Lia and Lin [32] introduced an algorithm that employs an interpolation of images to determine image characteristic values with a support vector machine (SVM) to lower the required processing power and attain a high true positive. This algorithm uses the colour interpolation methods, which includes bilinear interpolation, adaptive colour plane interpolation, effective colour interpolation and highly effective iterative demosaicking. Cameras of various brands and models were employed to conduct classification in the study and the results of their study showed that this method had a good identification rate, with a recognition rate of up to 90% only when a wave filter was additionally introduced. Chen and Stamm [33] proposed a camera brand identification technique. Their method first re-samples colour components of the input image in relation to a predetermined CFA pattern, where M different baseline demosaicing algorithms are applied to demosaic missing colour components in the input image.

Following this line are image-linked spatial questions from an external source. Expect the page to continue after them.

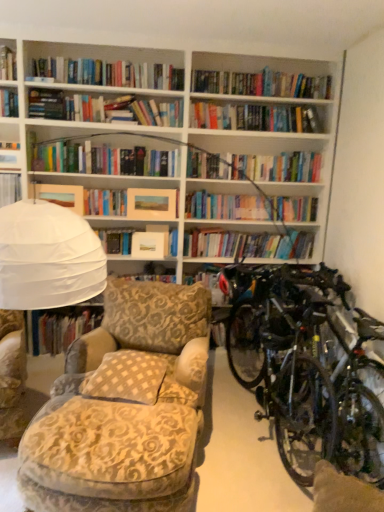
Question: In the image, is hardcover book at center, which is the second book from top to bottom, positioned in front of or behind matte paper book at center, positioned as the 2th paperback book in right-to-left order?

Choices:
 (A) front
 (B) behind

Answer: (A)

Question: From the image's perspective, relative to matte paper book at center, positioned as the 2th paperback book in right-to-left order, is hardcover book at center, acting as the second book starting from the front, above or below?

Choices:
 (A) above
 (B) below

Answer: (B)

Question: Which of these objects is positioned closest to the hardcover book at center, which is the second book from top to bottom?

Choices:
 (A) hardcover book at upper left, which is the 1th book from front to back
 (B) matte paper book at center, positioned as the 2th paperback book in right-to-left order
 (C) matte paper picture frame at center, the 1th paperback book in the right-to-left sequence
 (D) beige textured pillow at center
 (E) matte yellow paper at upper left, which is the 1th paperback book from left to right

Answer: (B)

Question: Which of these objects is positioned farthest from the matte paper picture frame at center, which is the 3th paperback book in left-to-right order?

Choices:
 (A) beige textured pillow at center
 (B) matte paper book at center, positioned as the 2th paperback book in right-to-left order
 (C) shiny metallic bicycles at right
 (D) hardcover book at center, which is counted as the second book, starting from the left
 (E) matte yellow paper at upper left, which is the 1th paperback book from left to right

Answer: (A)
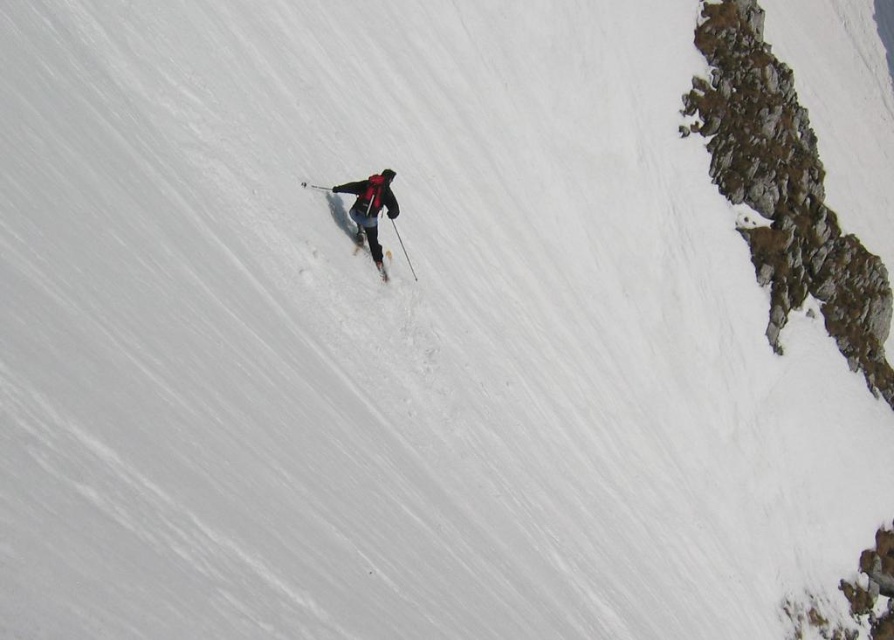
Who is more forward, [356,220] or [384,272]?

Point [356,220] is more forward.

Is point (380, 188) behind point (384, 266)?

No, it is in front of (384, 266).

Which is in front, point (382, 202) or point (360, 243)?

Positioned in front is point (382, 202).

Locate an element on the screen. The height and width of the screenshot is (640, 894). matte black ski suit at center is located at coordinates (370, 209).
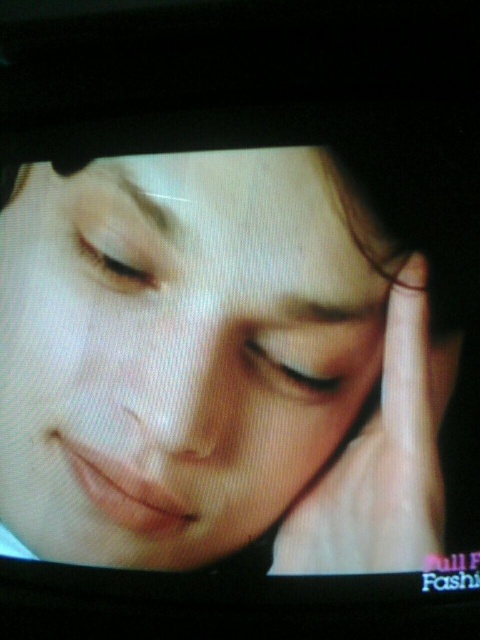
Which is above, smooth skin finger at center or matte white eye at center?

matte white eye at center

Can you confirm if smooth skin finger at center is positioned to the right of matte white eye at center?

Correct, you'll find smooth skin finger at center to the right of matte white eye at center.

Between point (343, 532) and point (323, 387), which one is positioned behind?

Point (323, 387)

You are a GUI agent. You are given a task and a screenshot of the screen. Output one action in this format:
    pyautogui.click(x=<x>, y=<y>)
    Task: Click on the smooth skin finger at center
    The image size is (480, 640).
    Given the screenshot: What is the action you would take?
    pyautogui.click(x=383, y=460)

Looking at this image, who is shorter, matte skin eye at center or matte white eye at center?

Answer: matte white eye at center is shorter.

Does matte skin eye at center have a greater height compared to matte white eye at center?

Yes.

Is point (91, 241) in front of point (286, 394)?

No, (91, 241) is further to viewer.

Image resolution: width=480 pixels, height=640 pixels. Identify the location of matte skin eye at center. (122, 259).

Is smooth skin face at center thinner than matte white eye at center?

Incorrect, smooth skin face at center's width is not less than matte white eye at center's.

The height and width of the screenshot is (640, 480). Identify the location of smooth skin face at center. (179, 349).

Image resolution: width=480 pixels, height=640 pixels. What are the coordinates of `smooth skin face at center` in the screenshot? It's located at (179, 349).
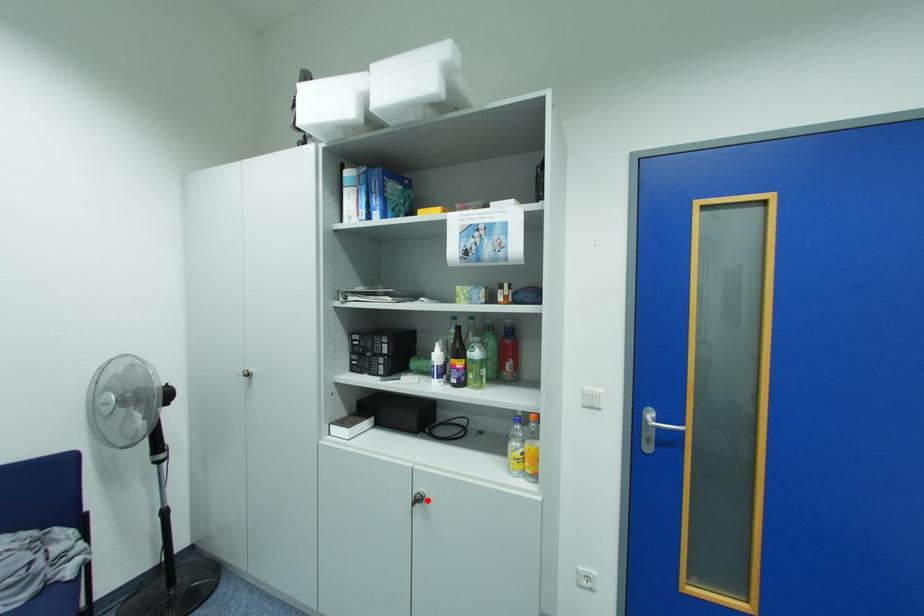
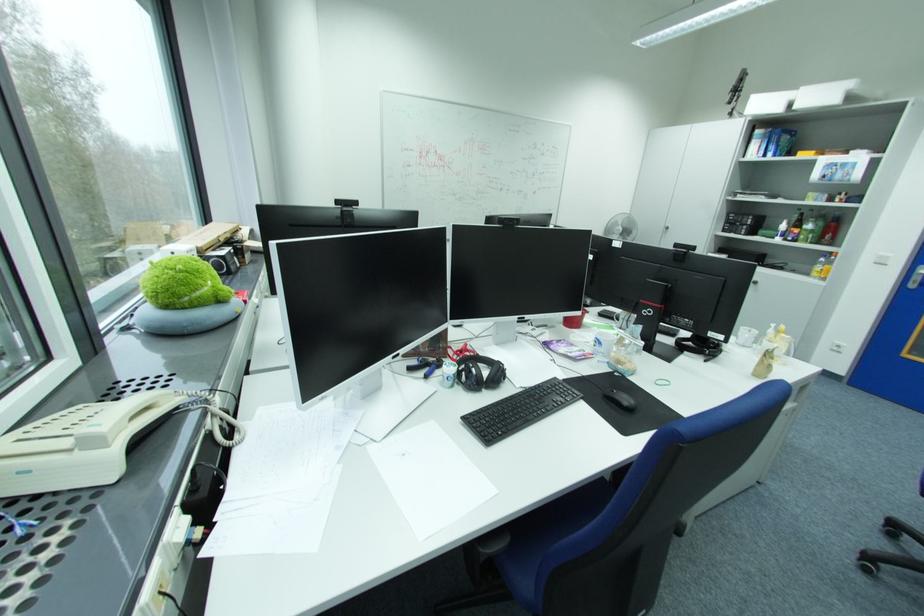
In the second image, find the point that corresponds to the highlighted location in the first image.

(763, 283)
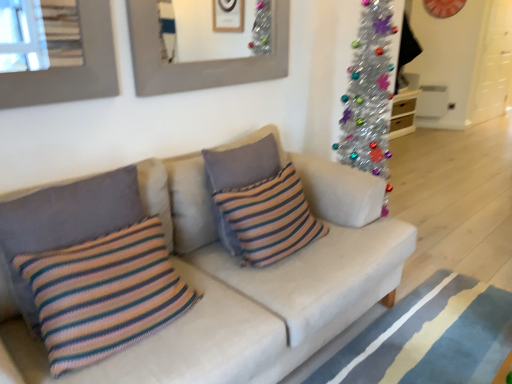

It then subtracts each resulting re-demosaic image from the input image generating M demosaic residual images. The resulting demosaic residual images are considered as a set of co-occurrence matrices using K different geometric patterns. It then uses the multi-class ensemble classification method to extract the camera brand signature. They used relative error reduction (RER) criteria to measure the performance of their technique. They reported a performance of 98% in terms of accuracy for camera model identification using images from the Dresden image dataset.

3.4. Machine Learning

Machine learning technology is being steadily incorporated into the field of image forensics with the evolution of artificial intelligence and the development of available image datasets. Moreover, machine learning technology can extract most appropriate features from a range of training datasets, suppressing the drawbacks of features that were generated artificially. Ahmed et al. [34] introduced a deep convolutional neural network for a source camera identification algorithm that employs a max pooling layer, three convolutional layers with batch normalization, a rectified linear unit as an activation function, one fully connected layer, a drop out layer, and a classification layer as its first few layers. Significantly lower training images are used to train the network to determine the source of an image, and the noise pattern of the images is determined using the algorithm reported in [14]. False positive rate (FPR) and false negative rate (FNR) are computed to assess the performance of both approaches using image datasets taken from eleven different cameras using the same set of training and test images with dimensions 128 × 128 and 256 × 256 for both approaches. Their research demonstrates that the PRNU-based technique is more effective than the convolutional neural networks (CNN) based approach. Marra et al. in [35] and Freire-Obregón et al. in [36] used CNN which is a subset of machine learning and is composed of multiple layers, with each layer containing a set of high-pass filters applied across the input image, for camera source identification. The convolutional process is used for the automatic extraction of features from the data and the subsequent learning from these extracted features. Their result shows an accuracy level of 98.1% for camera model identification and 91.1% accuracy for individual camera identification. Kirchner and Johnson [37] proposed a technique that uses CNN to train and estimate the camera signature and then compute the noise residual from the test images and uses the maximum likelihood fingerprint estimator (MLE) to estimate the fingerprint of the test images. Using VISION image dataset and Dresden image dataset, the study proved that using a deep learning technique can result in a more appropriate extractor, which leads to better source attribution as it achieves the best results using a certain set of criteria for each potential camera fingerprint.
Ding et al. [38] reported an algorithm which has one pre-processing module, one feature extractor, and one hierarchical multi-task learning method. The pre-processing module uses domain information for the deep learning method of camera identification. By distributing the knowledge across all the tasks, a hierarchical multi-task learning approach contributes more supervised information to the classification problem. The ResNet can combine low-, mid-, and high-level features and reuse earlier features through shortcut connections. The input image is first transferred to the pre-processing module to generate intermediate features; these features are then sent into the deep network, which is used to identify cameras. The convolutional layer is denoted as “Conv.” Resnet3_1, Resnet4_1, and Resnet5_1 execute down-sampling with a stride of 2. The functions classify 1, classify 2, and classify 3 are used to distinguish between camera brands, modes, and devices. Using original and altered images for assessment, the framework was assessed for brand, model, and device-level identification and the result shows that the technique is robust and reliable. The findings showed a significant improvement in the accuracy of mobile phone device identification to an average of 84.3%, better than consumer-level camera device identification. The result experimented on the Dresden dataset and the cell phone dataset using the t-SNE analysis.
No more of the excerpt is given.